An after-school special scripted by Flannery O'Connor? But there are further twists. The imaginary friend, Luther, is the narrator. Is he somehow more real than imaginary, more tempter than friend? When we read of him "walking up and down in the hallway," are we to think of the Adversary in the Book of Job, "going to and fro in the earth, and walking up and down in it"? When Luther says of the deaths of Loren's other imaginary, "I alone had escaped to tell the story," are we again being clued to think of Job? Or when Luther makes a kind of bet with Avery over which of them Loren will ultimately turn to in his abandonment? Or when it turns out Loren suffers from... boils?
Yes, the Biblical Book of Job haunts the novel, Loren in Job's role, Avery in God's, Luther in Satan's, the relatives, who think they understand both Loren and Avery but actually understand neither, in the role of Job's "comforters."

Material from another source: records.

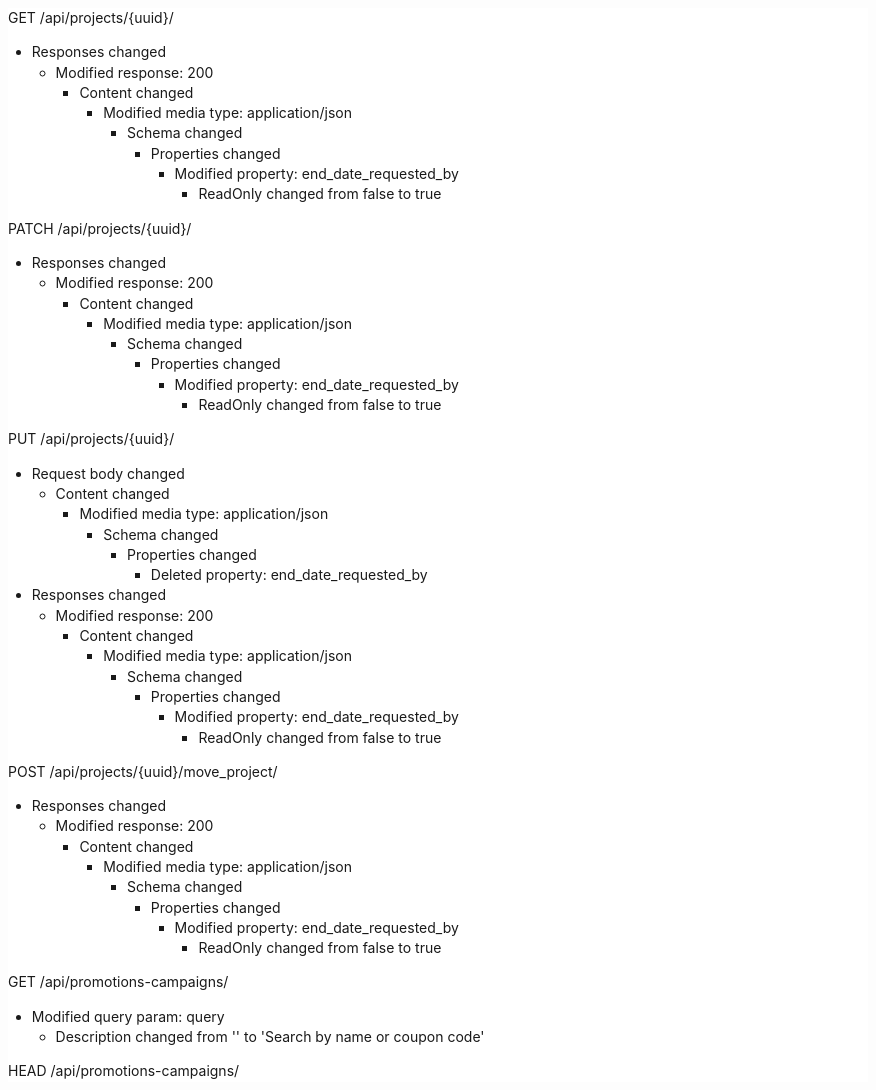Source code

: GET /api/projects/{uuid}/

- Responses changed
  - Modified response: 200
    - Content changed
      - Modified media type: application/json
        - Schema changed
          - Properties changed
            - Modified property: end_date_requested_by
              - ReadOnly changed from false to true

PATCH /api/projects/{uuid}/

- Responses changed
  - Modified response: 200
    - Content changed
      - Modified media type: application/json
        - Schema changed
          - Properties changed
            - Modified property: end_date_requested_by
              - ReadOnly changed from false to true

PUT /api/projects/{uuid}/

- Request body changed
  - Content changed
    - Modified media type: application/json
      - Schema changed
        - Properties changed
          - Deleted property: end_date_requested_by
- Responses changed
  - Modified response: 200
    - Content changed
      - Modified media type: application/json
        - Schema changed
          - Properties changed
            - Modified property: end_date_requested_by
              - ReadOnly changed from false to true

POST /api/projects/{uuid}/move_project/

- Responses changed
  - Modified response: 200
    - Content changed
      - Modified media type: application/json
        - Schema changed
          - Properties changed
            - Modified property: end_date_requested_by
              - ReadOnly changed from false to true

GET /api/promotions-campaigns/

- Modified query param: query
  - Description changed from '' to 'Search by name or coupon code'

HEAD /api/promotions-campaigns/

The great thing about McManus's novel, though, is that this key opens things up without closing anything down. The Job parallel gives the book a spine, but it's the novel's limbs that enchant. An afternoon at the pond with step-cousin Eli, a visit to Papaw on the roof of the barn, an interview with the school principal, unscrolling like a dream (there are no chapters or other divisions in the 195-page book) as Loren navigates through and eventually masters his inexplicable abandonment.